Stricto · May 12, 2025, 4:49pm

Thank you for your help, I was able to get very similar results. However, when using my input file it is still struggling getting 30-60% cpu utilization when using 2 open mp threads and 8 mpi tasks. I have copied it below.

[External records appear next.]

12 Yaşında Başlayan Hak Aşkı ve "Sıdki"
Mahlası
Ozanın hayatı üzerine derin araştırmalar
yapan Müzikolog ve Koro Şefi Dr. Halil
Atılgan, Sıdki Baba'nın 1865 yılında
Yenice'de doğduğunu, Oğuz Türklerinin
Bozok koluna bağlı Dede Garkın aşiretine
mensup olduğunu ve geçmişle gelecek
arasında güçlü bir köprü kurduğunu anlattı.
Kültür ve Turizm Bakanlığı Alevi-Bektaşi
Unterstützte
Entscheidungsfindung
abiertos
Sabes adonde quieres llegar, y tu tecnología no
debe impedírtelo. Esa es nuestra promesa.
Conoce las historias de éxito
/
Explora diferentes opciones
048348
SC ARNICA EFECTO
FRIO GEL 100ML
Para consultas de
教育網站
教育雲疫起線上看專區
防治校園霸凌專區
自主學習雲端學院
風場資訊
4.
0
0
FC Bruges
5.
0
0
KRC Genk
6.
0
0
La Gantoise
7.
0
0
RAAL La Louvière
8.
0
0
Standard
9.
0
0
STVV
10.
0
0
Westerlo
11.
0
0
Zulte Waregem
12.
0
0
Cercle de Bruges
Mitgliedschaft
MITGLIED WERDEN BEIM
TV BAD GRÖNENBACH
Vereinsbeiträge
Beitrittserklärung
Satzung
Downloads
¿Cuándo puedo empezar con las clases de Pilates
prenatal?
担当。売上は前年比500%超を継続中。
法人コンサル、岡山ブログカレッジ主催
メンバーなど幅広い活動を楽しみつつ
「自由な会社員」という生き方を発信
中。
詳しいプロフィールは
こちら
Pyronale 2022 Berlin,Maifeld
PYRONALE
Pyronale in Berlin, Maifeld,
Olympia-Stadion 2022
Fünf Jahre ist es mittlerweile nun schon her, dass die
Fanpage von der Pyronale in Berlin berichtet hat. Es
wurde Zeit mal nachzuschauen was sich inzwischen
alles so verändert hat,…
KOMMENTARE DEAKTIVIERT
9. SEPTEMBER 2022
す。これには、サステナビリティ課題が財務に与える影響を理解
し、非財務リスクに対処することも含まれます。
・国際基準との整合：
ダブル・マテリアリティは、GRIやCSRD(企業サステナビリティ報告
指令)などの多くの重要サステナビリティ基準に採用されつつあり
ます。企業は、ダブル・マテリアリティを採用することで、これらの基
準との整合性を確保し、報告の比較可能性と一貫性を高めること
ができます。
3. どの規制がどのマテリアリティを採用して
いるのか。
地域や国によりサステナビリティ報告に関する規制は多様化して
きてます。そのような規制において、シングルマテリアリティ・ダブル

Blockquote # LAMMPS simulation for an incident argon atom on a liquid argon target
#Initialization
units metal
atom_style atomic
dimension 3
boundary p p p

#2) System Definition
lattice fcc 5.75 # FCC latice at 5.75 (5.397) angstroms
region box block 0 50 0 50 0 50 # Create a region called “box” with block dimensions of X lattice units
create_box 1 box
type of atom
create_atoms 1 box

pair_style lj/cut 10.0 # LJ cutoff is 10 A
pair_coeff * * 0.0103 3.4 # sigma = 3.4 angstrom, epsilon = 0.0103 eV

#3) Simulation Settings
mass 1 39.948 # Liquid argon mass g/mol

velocity all create 120.0 12345 mom yes rot yes dist gaussian

neigh_modify one 10000 # Allow each atom (one) to have a maximum 10000 neighbours

#Setup file to dump the data to, format: NAME IDofAtomsToBeDumped custom_attributes timestepsBetweenDumps filename
dump equilibration all custom 1000 equilibration_phase.lammpstrj id type x y z vx vy vz
thermo_style custom step temp etotal press density vol
thermo 100 # Print thermo data every 100 steps

minimize 1.0e-4 1.0e-6 100 1000

fix nvt all nvt temp 85.0 85.0 0.1
timestep 0.001
run 10000
unfix nvt

#Use an NPT ensemble to equilibrate the liquid argon
#format: Name MoleculeIDtoFix fixType temperaturefixing tstart tstop dampingTime
fix npt all npt temp 85.0 85.0 0.1 iso 1.0 1.0 1.0
timestep 0.001 # Timestep in ps
run 100000 # run the simulation for 100,000 timesteps to thermalize the liquid
unfix npt

fix nvt all nvt temp 85.0 85.0 0.1
timestep 0.001
run 1000
unfix nvt

run 100

mkanski · May 12, 2025, 6:46pm

You want to use 2*8=16 cores, but your processor only have 14. Hyper-threading does not really help in MD calculations and it even may slow them down. Addionally, some of your processor’s cores are “efficient”, i.e. slow. Mixing slow and fast cores with HT on top of it can lead to low cpu usage, because the fast cores need to wait for the “efficient” and HT ones.

Try using at most 6 cores (e.g. 6 MPI ranks without OpenMP or 3MPI and 2 OpenMP) and see if the CPU utilization isn’t better.